+++ Text provided

Samel Šabanović

Personal information
- Date of birth: 23 December 1983 (age 42)
- Place of birth: Bijelo Polje, Yugoslavia
- Height: 1.78 m (5 ft 10 in)
- Position: Forward

Team information
- Current team: Eschen-Mauren
- Number: 17

Youth career
- Jedinstvo Bijelo Polje

Senior career*
- Years: Team / Apps / (Gls)
- 2001–2003: Kickers Offenbach / 7 / (0)
- 2004–2005: Kreuzlingen / 24 / (11)
- 2006–2008: Wil / 78 / (39)
- 2008–2011: Grasshopper / 14 / (0)
- 2009: → Esbjerg fB (loan) / 14 / (4)
- 2010–2011: → FC Aarau (loan) / 27 / (5)
- 2011–2013: Brühl / 36 / (19)
- 2013–2015: Köniz / 33 / (7)
- 2014–2015: → Brühl (loan) / 20 / (6)
- 2015–2019: Brühl / 119 / (50)
- 2019–2020: Young Fellows Juventus / 10 / (2)
- 2020-: Eschen-Mauren / 3 / (0)

= Samel Šabanović =

Montenegrin footballer

Samel Šabanović (born 23 December 1983) is a Montenegrin footballer who plays for Liechtenstein club Eschen-Mauren in the Swiss 1. Liga.

++++++
+++ Data extract

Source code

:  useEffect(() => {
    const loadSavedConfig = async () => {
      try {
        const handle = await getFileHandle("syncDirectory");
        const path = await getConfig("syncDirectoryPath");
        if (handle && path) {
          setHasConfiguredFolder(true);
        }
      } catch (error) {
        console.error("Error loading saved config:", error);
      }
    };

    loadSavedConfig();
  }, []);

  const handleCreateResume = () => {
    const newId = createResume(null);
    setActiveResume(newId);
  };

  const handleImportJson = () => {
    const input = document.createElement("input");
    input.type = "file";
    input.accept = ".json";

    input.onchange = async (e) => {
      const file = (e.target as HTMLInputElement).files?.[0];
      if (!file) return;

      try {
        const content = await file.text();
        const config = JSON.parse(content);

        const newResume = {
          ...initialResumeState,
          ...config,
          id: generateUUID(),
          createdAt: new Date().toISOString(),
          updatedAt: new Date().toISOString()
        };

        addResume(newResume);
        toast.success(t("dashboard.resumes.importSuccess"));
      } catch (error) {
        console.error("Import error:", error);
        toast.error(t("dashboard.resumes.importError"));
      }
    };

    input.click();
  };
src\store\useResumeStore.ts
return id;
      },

++++++

_Task brief_. Please carry on the article about Samel Šabanović from its last sentence. The records have nothing to do with this.

_Response to this exercise_.
==Career==
Šabanović has played for several clubs in Germany and Switzerland as well as on loan for Esbjerg fB in Denmark. He was signed for FC Wil from FC Kreuzlingen of 1. Liga on 28 January 2006. At the start of 2007–08 season, he scored 4 goals in a match against FC Chiasso on 4 August 2007. Which the match end at 5–2 win.

In 2019, he left Brühl after scoring 85 goals in 189 games for them and joined Young Fellows Juventus. He moved on to USV Eschen/Mauren in August 2020.